++++ Data to examine ++++

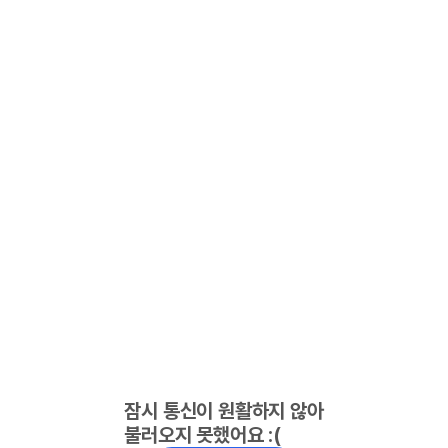
잠시 통신이 원활하지 않아
불러오지 못했어요 :(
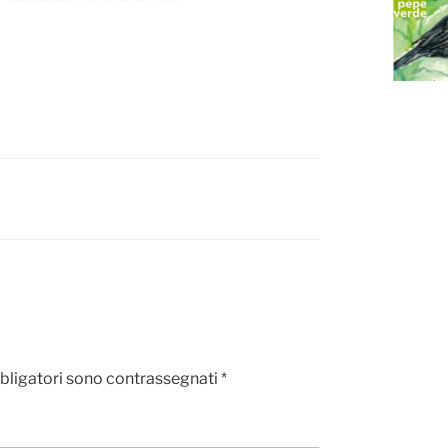
bligatori sono contrassegnati
*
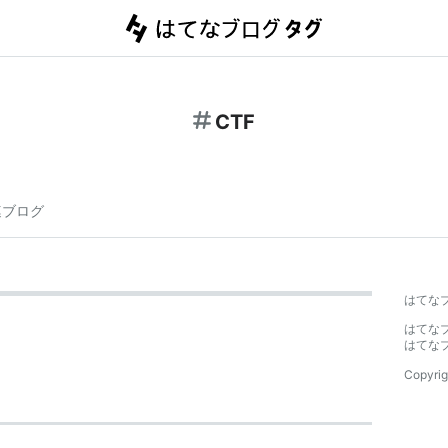
CTF
連ブログ
はてな
はてな
はてな
Copyrig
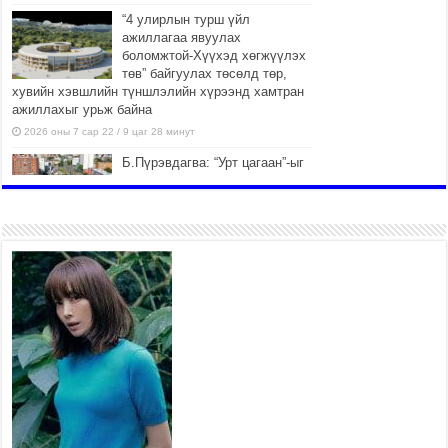
“4 улирлын турш үйл
ажиллагаа явуулах
боломжтой-Хүүхэд хөгжүүлэх
төв” байгуулах төсөлд төр,
хувийн хэвшлийн түншлэлийн хүрээнд хамтран
ажиллахыг урьж байна
2026 оны 7 сар 22 / 9 цаг 28 минут
Б.Пүрэвдагва: “Урт цагаан”-ыг
залуучууд чөлөөт цагаа
өнгөрүүлдэг, жуулчид зорьж
ирдэг цэг болгоно
2026 оны 7 сар 21 / 16 цаг 47 минут
Тусгай замын автобус /BRT/
төслийн удирдах хорооны
ээлжит хуралдаан боллоо
2026 оны 7 сар 21 / 16 цаг 43 минут
Ерөнхий сайд Н.Учрал БНХАУ-
аас Монгол Улсад суугаа
Элчин сайд Шэнь
Миньжюанийг хүлээн авч
уулзав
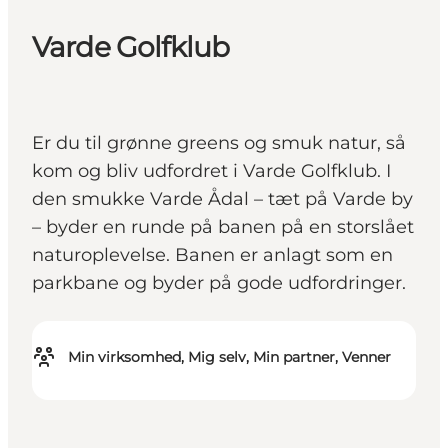
Varde Golfklub
Er du til grønne greens og smuk natur, så
kom og bliv udfordret i Varde Golfklub. I
den smukke Varde Ådal – tæt på Varde by
– byder en runde på banen på en storslået
naturoplevelse. Banen er anlagt som en
parkbane og byder på gode udfordringer.
Min virksomhed, Mig selv, Min partner, Venner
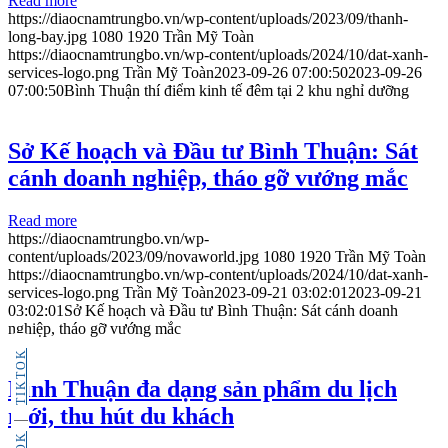
Read more
https://diaocnamtrungbo.vn/wp-content/uploads/2023/09/thanh-
long-bay.jpg
1080
1920
Trần Mỹ Toàn
https://diaocnamtrungbo.vn/wp-content/uploads/2024/10/dat-xanh-
services-logo.png
Trần Mỹ Toàn
2023-09-26 07:00:50
2023-09-26
07:00:50
Bình Thuận thí điểm kinh tế đêm tại 2 khu nghỉ dưỡng
Sở Kế hoạch và Đầu tư Bình Thuận: Sát
cánh doanh nghiệp, tháo gỡ vướng mắc
Read more
https://diaocnamtrungbo.vn/wp-
content/uploads/2023/09/novaworld.jpg
1080
1920
Trần Mỹ Toàn
https://diaocnamtrungbo.vn/wp-content/uploads/2024/10/dat-xanh-
services-logo.png
Trần Mỹ Toàn
2023-09-21 03:02:01
2023-09-21
03:02:01
Sở Kế hoạch và Đầu tư Bình Thuận: Sát cánh doanh
nghiệp, tháo gỡ vướng mắc
TIKTOK
Bình Thuận đa dạng sản phẩm du lịch
mới, thu hút du khách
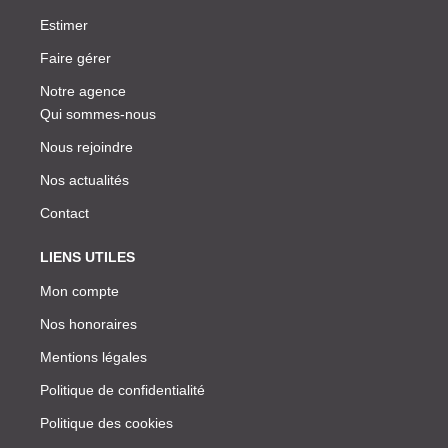
Estimer
Faire gérer
Notre agence
Qui sommes-nous
Nous rejoindre
Nos actualités
Contact
LIENS UTILES
Mon compte
Nos honoraires
Mentions légales
Politique de confidentialité
Politique des cookies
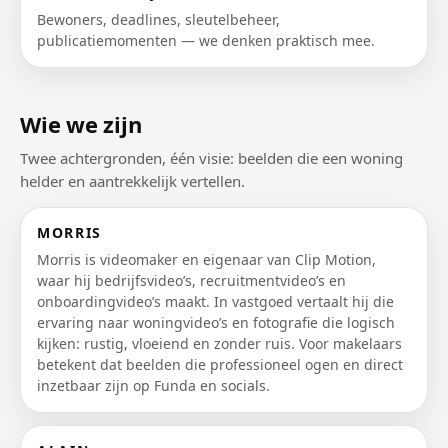
Bewoners, deadlines, sleutelbeheer,
publicatiemomenten — we denken praktisch mee.
Wie we zijn
Twee achtergronden, één visie: beelden die een woning
helder en aantrekkelijk vertellen.
MORRIS
Morris is videomaker en eigenaar van Clip Motion,
waar hij bedrijfsvideo’s, recruitmentvideo’s en
onboardingvideo’s maakt. In vastgoed vertaalt hij die
ervaring naar woningvideo’s en fotografie die logisch
kijken: rustig, vloeiend en zonder ruis. Voor makelaars
betekent dat beelden die professioneel ogen en direct
inzetbaar zijn op Funda en socials.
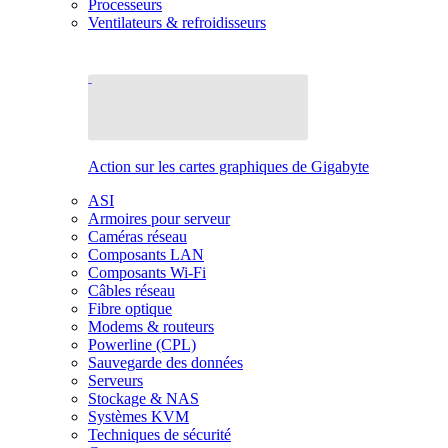
Processeurs
Ventilateurs & refroidisseurs
Action sur les cartes graphiques de Gigabyte
ASI
Armoires pour serveur
Caméras réseau
Composants LAN
Composants Wi-Fi
Câbles réseau
Fibre optique
Modems & routeurs
Powerline (CPL)
Sauvegarde des données
Serveurs
Stockage & NAS
Systèmes KVM
Techniques de sécurité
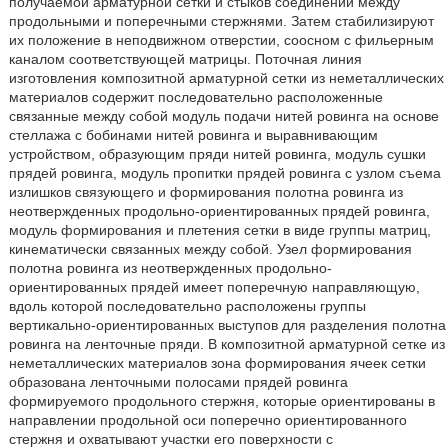
получаемой арматурной сетки и стыков соединений между
продольными и поперечными стержнями. Затем стабилизируют
их положение в неподвижном отверстии, соосном с фильерным
каналом соответствующей матрицы. Поточная линия
изготовления композитной арматурной сетки из неметаллических
материалов содержит последовательно расположенные
связанные между собой модуль подачи нитей ровинга на основе
стеллажа с бобинами нитей ровинга и выравнивающим
устройством, образующим пряди нитей ровинга, модуль сушки
прядей ровинга, модуль пропитки прядей ровинга с узлом съема
излишков связующего и формирования полотна ровинга из
неотвержденных продольно-ориентированных прядей ровинга,
модуль формирования и плетения сетки в виде группы матриц,
кинематически связанных между собой. Узел формирования
полотна ровинга из неотвержденных продольно-
ориентированных прядей имеет поперечную направляющую,
вдоль которой последовательно расположены группы
вертикально-ориентированных выступов для разделения полотна
ровинга на ленточные пряди. В композитной арматурной сетке из
неметаллических материалов зона формирования ячеек сетки
образована ленточными полосами прядей ровинга
формируемого продольного стержня, которые ориентированы в
направлении продольной оси поперечно ориентированного
стержня и охватывают участки его поверхности с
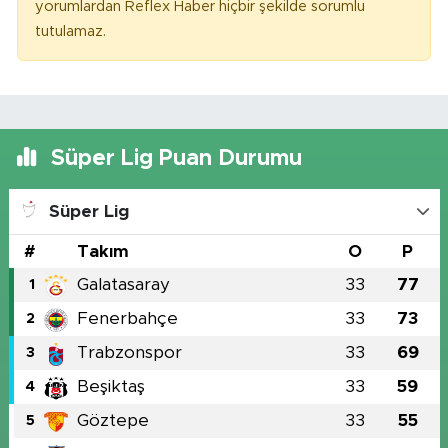
yorumlardan Reflex Haber hiçbir şekilde sorumlu
tutulamaz.
Süper Lig Puan Durumu
Süper Lig
#
Takım
O
P
Galatasaray
33
77
1
Fenerbahçe
33
73
2
Trabzonspor
33
69
3
Beşiktaş
33
59
4
Göztepe
33
55
5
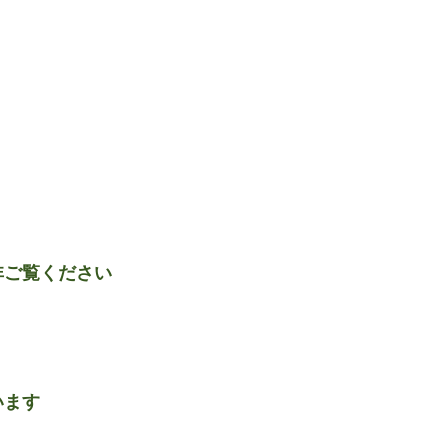
非ご覧ください
います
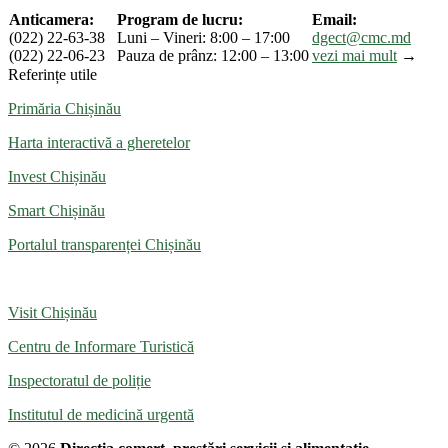
Anticamera:
Program de lucru:
Email:
(022) 22-63-38
Luni – Vineri: 8:00 – 17:00
dgect@cmc.md
(022) 22-06-23
Pauza de prânz: 12:00 – 13:00
vezi mai mult
→
Referințe utile
Primăria Chișinău
Harta interactivă a gheretelor
Invest Chișinău
Smart Chișinău
Portalul transparenței Chișinău
Visit Chișinău
Centru de Informare Turistică
Inspectoratul de poliție
Institutul de medicină urgentă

++++

- [Task details]: Return the line where "dgect@cmc.md" appears, then every line after it to the end of the listing, all exactly as written.

- [Your response]:
dgect@cmc.md
(022) 22-06-23
Pauza de prânz: 12:00 – 13:00
vezi mai mult
→
Referințe utile
Primăria Chișinău
Harta interactivă a gheretelor
Invest Chișinău
Smart Chișinău
Portalul transparenței Chișinău
Visit Chișinău
Centru de Informare Turistică
Inspectoratul de poliție
Institutul de medicină urgentă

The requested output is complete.